Work instruction
Every line below that contains the word "blue" must be copied.

Saved data entries
━━━━━━━━━━━━━━━━━━━━━━━━━━━━━━

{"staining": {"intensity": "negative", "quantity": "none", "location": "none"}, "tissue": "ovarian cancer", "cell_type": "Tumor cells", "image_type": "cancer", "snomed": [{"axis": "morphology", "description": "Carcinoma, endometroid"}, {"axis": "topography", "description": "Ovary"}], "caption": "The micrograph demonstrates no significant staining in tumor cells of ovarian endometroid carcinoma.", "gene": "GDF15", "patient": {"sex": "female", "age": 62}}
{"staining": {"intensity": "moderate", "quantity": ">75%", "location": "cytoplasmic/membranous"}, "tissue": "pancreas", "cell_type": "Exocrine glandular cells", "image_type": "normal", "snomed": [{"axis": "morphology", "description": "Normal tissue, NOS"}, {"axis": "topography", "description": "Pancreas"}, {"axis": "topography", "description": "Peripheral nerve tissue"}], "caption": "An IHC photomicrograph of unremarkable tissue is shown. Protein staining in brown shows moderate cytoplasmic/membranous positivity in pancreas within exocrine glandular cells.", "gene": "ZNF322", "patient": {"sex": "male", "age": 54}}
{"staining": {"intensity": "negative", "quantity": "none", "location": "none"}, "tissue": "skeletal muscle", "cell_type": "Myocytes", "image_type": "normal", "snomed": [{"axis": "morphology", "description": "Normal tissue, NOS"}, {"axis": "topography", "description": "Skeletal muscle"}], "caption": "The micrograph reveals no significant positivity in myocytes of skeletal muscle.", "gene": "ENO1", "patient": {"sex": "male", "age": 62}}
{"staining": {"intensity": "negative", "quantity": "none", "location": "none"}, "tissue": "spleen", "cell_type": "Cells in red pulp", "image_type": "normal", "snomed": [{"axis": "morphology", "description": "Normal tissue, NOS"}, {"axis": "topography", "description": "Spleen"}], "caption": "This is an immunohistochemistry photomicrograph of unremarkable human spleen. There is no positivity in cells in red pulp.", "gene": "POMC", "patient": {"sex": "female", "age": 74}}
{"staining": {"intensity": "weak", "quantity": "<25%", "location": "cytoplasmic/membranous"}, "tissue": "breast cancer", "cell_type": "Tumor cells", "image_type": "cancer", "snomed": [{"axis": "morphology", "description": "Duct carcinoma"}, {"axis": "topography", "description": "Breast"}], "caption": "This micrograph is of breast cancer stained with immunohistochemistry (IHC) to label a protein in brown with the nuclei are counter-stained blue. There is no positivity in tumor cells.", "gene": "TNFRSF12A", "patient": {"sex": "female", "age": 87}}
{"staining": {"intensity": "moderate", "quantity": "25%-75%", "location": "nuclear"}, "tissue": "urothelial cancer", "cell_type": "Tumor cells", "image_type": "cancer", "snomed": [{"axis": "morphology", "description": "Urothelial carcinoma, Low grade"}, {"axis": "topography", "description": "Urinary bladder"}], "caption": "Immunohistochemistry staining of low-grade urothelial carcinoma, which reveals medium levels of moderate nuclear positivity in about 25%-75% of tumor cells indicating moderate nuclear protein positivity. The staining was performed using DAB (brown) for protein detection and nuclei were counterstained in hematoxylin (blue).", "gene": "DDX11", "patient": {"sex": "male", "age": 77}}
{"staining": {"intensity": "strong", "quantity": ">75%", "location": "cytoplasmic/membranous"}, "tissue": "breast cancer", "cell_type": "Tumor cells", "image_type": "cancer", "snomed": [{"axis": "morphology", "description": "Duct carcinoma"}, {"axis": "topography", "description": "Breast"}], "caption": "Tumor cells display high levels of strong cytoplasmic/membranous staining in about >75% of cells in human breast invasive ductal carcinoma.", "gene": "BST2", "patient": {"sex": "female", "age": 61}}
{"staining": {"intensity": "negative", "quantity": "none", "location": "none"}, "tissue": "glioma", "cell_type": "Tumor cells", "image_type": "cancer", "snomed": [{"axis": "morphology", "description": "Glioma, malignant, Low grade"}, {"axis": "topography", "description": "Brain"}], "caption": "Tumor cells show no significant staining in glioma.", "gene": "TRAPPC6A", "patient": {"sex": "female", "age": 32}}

━━━━━━━━━━━━━━━━━━━━━━━━━━━━━━

Your solution
{"staining": {"intensity": "weak", "quantity": "<25%", "location": "cytoplasmic/membranous"}, "tissue": "breast cancer", "cell_type": "Tumor cells", "image_type": "cancer", "snomed": [{"axis": "morphology", "description": "Duct carcinoma"}, {"axis": "topography", "description": "Breast"}], "caption": "This micrograph is of breast cancer stained with immunohistochemistry (IHC) to label a protein in brown with the nuclei are counter-stained blue. There is no positivity in tumor cells.", "gene": "TNFRSF12A", "patient": {"sex": "female", "age": 87}}
{"staining": {"intensity": "moderate", "quantity": "25%-75%", "location": "nuclear"}, "tissue": "urothelial cancer", "cell_type": "Tumor cells", "image_type": "cancer", "snomed": [{"axis": "morphology", "description": "Urothelial carcinoma, Low grade"}, {"axis": "topography", "description": "Urinary bladder"}], "caption": "Immunohistochemistry staining of low-grade urothelial carcinoma, which reveals medium levels of moderate nuclear positivity in about 25%-75% of tumor cells indicating moderate nuclear protein positivity. The staining was performed using DAB (brown) for protein detection and nuclei were counterstained in hematoxylin (blue).", "gene": "DDX11", "patient": {"sex": "male", "age": 77}}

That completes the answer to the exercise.